» **EXERCISE REQUIREMENTS**: Taking the first line of the listing as the start and the line containing "tuyến tàu Bắc - Nam" as the end, reproduce everything in between exactly, both ends included.

» **SUPPLIED DATA**:
○ ○ ○ ○ ○

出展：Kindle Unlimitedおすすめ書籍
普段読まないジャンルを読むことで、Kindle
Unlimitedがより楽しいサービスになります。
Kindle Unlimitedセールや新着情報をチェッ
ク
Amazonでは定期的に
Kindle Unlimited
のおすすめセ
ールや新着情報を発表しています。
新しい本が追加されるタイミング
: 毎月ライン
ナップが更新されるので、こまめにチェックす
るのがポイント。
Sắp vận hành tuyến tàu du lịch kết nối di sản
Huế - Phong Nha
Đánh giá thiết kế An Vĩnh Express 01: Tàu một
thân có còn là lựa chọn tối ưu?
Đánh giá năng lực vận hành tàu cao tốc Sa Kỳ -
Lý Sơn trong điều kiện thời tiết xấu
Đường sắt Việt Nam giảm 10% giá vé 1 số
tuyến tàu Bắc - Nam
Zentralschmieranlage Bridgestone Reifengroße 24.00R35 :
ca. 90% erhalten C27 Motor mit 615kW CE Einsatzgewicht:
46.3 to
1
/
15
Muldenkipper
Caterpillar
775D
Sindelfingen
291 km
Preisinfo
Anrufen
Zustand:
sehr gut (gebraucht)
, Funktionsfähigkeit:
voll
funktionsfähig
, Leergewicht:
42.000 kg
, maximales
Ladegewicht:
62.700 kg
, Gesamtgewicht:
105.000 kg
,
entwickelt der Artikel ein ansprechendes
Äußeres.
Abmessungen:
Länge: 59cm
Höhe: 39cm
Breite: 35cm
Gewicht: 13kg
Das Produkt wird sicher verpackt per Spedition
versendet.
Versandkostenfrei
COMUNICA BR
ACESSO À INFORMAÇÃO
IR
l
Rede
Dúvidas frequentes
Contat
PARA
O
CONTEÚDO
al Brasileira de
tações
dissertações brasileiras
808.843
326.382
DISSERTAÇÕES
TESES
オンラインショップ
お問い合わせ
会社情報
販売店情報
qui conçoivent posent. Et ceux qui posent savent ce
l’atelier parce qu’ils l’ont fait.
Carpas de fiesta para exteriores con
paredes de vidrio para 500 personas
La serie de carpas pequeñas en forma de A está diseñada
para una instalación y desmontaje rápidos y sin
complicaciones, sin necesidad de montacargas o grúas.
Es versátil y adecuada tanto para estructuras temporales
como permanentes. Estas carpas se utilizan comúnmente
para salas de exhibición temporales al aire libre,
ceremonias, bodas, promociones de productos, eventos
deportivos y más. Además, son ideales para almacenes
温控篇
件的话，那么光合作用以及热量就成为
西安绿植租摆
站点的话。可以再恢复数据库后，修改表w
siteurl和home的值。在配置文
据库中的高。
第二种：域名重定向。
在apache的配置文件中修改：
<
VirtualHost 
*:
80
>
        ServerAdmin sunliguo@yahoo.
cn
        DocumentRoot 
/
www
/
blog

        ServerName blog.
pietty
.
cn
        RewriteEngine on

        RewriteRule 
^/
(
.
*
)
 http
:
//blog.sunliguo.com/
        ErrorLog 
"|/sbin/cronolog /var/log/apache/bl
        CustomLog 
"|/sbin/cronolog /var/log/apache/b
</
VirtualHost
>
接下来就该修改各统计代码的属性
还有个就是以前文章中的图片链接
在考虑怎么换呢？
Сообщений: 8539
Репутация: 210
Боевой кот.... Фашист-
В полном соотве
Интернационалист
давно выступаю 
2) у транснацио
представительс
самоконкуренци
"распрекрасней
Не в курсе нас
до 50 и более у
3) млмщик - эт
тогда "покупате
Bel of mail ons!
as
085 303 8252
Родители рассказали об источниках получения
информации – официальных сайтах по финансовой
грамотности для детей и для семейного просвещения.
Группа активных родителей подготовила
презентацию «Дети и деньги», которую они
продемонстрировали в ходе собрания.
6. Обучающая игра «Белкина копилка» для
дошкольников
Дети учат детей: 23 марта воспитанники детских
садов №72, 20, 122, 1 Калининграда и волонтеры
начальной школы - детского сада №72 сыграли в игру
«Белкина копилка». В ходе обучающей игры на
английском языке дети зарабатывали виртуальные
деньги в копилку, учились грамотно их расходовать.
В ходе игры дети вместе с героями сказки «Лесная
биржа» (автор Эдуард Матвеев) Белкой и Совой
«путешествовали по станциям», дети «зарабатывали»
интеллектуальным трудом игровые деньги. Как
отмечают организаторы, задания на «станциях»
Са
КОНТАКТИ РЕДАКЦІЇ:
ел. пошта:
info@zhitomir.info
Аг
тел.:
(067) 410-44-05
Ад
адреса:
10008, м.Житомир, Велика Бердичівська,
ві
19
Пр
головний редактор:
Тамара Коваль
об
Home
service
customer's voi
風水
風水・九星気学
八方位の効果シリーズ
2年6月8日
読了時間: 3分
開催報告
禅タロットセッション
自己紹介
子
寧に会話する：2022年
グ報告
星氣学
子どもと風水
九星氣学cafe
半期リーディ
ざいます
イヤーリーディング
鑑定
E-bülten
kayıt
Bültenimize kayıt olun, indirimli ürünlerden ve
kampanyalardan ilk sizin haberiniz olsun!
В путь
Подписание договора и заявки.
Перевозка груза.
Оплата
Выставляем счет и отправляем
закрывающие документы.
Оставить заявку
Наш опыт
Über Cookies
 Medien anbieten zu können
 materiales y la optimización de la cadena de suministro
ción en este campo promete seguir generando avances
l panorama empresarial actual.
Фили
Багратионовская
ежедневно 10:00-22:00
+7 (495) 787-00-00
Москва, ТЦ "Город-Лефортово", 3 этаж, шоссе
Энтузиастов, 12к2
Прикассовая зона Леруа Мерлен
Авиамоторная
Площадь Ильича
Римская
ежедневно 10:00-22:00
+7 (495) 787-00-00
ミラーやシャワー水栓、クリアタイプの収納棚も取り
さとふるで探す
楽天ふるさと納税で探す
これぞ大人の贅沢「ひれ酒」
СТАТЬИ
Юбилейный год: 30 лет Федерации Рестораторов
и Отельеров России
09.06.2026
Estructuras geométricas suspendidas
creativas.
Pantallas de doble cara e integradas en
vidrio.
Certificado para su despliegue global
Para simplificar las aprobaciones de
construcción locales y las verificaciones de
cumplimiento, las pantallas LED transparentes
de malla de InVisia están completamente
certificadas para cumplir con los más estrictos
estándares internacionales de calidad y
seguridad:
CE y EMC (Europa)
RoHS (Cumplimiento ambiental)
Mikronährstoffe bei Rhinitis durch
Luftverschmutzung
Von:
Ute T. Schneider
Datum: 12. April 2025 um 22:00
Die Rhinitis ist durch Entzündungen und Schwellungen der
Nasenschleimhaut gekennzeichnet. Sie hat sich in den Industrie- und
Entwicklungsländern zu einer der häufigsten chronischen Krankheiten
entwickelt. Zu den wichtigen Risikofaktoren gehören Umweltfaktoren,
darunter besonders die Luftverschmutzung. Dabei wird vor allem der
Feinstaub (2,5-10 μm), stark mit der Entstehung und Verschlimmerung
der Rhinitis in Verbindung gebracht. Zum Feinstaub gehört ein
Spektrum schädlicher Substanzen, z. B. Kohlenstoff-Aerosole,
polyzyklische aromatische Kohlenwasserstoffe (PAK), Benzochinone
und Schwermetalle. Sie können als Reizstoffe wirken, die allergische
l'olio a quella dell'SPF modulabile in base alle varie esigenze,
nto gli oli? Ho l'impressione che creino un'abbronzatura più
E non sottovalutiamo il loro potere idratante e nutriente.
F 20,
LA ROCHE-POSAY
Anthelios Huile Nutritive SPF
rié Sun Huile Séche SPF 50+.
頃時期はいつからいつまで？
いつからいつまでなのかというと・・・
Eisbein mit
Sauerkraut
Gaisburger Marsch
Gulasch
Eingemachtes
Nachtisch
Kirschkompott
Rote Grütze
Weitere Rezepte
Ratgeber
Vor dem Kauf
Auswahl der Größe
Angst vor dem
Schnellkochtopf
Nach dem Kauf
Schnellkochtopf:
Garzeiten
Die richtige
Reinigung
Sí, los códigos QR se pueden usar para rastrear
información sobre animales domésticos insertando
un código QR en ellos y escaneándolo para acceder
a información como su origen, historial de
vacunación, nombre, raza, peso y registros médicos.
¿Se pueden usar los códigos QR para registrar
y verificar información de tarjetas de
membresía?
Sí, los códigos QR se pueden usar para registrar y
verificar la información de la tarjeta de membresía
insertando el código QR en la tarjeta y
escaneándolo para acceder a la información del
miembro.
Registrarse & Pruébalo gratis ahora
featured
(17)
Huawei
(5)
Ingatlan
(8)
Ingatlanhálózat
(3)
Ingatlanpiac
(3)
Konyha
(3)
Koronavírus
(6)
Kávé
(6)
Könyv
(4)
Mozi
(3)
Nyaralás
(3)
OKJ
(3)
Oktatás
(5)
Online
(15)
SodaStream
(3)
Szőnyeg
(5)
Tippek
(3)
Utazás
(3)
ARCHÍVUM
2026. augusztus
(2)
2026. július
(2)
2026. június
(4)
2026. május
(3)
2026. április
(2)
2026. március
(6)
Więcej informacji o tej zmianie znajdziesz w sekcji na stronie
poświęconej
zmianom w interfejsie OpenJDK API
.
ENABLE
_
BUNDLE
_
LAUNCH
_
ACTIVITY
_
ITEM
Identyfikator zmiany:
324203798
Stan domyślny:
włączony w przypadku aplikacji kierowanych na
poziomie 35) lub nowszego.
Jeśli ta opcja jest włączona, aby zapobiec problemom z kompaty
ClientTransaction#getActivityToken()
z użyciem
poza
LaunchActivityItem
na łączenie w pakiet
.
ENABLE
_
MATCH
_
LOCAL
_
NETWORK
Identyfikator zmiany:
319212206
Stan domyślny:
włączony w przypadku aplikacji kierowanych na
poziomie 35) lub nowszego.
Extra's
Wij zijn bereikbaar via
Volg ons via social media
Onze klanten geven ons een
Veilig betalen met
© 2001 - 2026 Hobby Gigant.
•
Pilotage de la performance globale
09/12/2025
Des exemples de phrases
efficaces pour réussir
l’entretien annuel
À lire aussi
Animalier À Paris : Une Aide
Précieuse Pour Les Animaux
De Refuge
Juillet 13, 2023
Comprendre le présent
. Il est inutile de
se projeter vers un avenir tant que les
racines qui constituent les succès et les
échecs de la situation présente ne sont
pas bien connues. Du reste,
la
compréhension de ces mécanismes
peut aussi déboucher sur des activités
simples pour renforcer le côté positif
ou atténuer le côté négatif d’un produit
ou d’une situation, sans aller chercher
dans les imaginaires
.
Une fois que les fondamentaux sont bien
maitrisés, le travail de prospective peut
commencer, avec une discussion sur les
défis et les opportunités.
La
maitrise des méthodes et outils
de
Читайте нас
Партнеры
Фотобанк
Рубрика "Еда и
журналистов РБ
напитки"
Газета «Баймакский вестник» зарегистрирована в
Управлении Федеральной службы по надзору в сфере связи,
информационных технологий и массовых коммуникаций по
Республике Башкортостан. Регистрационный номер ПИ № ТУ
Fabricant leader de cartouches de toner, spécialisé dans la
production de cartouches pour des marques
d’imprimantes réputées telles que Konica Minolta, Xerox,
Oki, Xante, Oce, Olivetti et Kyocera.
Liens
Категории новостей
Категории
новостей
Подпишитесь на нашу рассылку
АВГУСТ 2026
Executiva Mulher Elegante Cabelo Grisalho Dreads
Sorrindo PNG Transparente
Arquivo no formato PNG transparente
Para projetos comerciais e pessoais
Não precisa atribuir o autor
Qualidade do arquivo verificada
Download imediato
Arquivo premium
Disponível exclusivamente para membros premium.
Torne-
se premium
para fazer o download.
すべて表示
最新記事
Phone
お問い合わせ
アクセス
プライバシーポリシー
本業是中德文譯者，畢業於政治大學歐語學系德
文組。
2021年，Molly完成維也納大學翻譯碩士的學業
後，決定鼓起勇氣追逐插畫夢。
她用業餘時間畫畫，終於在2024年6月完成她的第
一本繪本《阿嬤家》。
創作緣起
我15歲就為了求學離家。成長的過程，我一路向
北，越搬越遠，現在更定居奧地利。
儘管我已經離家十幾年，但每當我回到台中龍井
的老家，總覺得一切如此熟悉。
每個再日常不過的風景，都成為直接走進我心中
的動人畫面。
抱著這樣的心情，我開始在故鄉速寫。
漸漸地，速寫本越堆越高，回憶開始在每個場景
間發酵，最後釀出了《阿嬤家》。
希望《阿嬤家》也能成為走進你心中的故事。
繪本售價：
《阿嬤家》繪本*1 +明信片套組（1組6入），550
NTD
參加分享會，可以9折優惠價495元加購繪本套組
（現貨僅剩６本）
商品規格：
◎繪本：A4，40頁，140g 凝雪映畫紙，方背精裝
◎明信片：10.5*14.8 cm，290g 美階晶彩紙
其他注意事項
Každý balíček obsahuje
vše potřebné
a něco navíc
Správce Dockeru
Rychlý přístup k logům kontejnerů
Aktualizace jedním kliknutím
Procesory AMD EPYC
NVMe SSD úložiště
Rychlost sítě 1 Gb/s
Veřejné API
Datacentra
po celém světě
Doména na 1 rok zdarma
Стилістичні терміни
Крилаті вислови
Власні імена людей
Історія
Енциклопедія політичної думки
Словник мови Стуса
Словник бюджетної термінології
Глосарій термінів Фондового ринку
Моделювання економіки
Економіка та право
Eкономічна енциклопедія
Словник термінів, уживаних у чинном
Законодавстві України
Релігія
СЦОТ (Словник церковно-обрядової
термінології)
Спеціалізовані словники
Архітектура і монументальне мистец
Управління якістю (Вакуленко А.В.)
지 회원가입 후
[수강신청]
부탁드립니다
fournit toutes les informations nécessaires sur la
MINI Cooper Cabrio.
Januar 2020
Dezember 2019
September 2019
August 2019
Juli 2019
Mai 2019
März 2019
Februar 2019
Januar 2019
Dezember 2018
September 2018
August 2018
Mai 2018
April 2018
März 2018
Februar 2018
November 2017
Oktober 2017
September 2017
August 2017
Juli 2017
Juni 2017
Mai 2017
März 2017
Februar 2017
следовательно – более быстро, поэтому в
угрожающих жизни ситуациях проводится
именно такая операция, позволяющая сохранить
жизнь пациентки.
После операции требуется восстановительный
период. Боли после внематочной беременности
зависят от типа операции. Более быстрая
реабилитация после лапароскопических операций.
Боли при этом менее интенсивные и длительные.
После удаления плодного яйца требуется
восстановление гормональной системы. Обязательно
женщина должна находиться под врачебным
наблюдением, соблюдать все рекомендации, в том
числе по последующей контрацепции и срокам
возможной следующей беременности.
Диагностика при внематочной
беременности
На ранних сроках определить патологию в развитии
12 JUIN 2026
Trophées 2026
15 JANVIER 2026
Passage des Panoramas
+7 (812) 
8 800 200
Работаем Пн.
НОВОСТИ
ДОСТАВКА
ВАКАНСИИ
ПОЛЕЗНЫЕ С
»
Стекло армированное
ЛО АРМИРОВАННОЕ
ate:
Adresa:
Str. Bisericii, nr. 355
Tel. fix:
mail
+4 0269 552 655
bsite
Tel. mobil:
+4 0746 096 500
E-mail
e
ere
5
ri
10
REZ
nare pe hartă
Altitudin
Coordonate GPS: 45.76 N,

○ ○ ○ ○ ○

» **TASK SOLUTION**:
出展：Kindle Unlimitedおすすめ書籍
普段読まないジャンルを読むことで、Kindle
Unlimitedがより楽しいサービスになります。
Kindle Unlimitedセールや新着情報をチェッ
ク
Amazonでは定期的に
Kindle Unlimited
のおすすめセ
ールや新着情報を発表しています。
新しい本が追加されるタイミング
: 毎月ライン
ナップが更新されるので、こまめにチェックす
るのがポイント。
Sắp vận hành tuyến tàu du lịch kết nối di sản
Huế - Phong Nha
Đánh giá thiết kế An Vĩnh Express 01: Tàu một
thân có còn là lựa chọn tối ưu?
Đánh giá năng lực vận hành tàu cao tốc Sa Kỳ -
Lý Sơn trong điều kiện thời tiết xấu
Đường sắt Việt Nam giảm 10% giá vé 1 số
tuyến tàu Bắc - Nam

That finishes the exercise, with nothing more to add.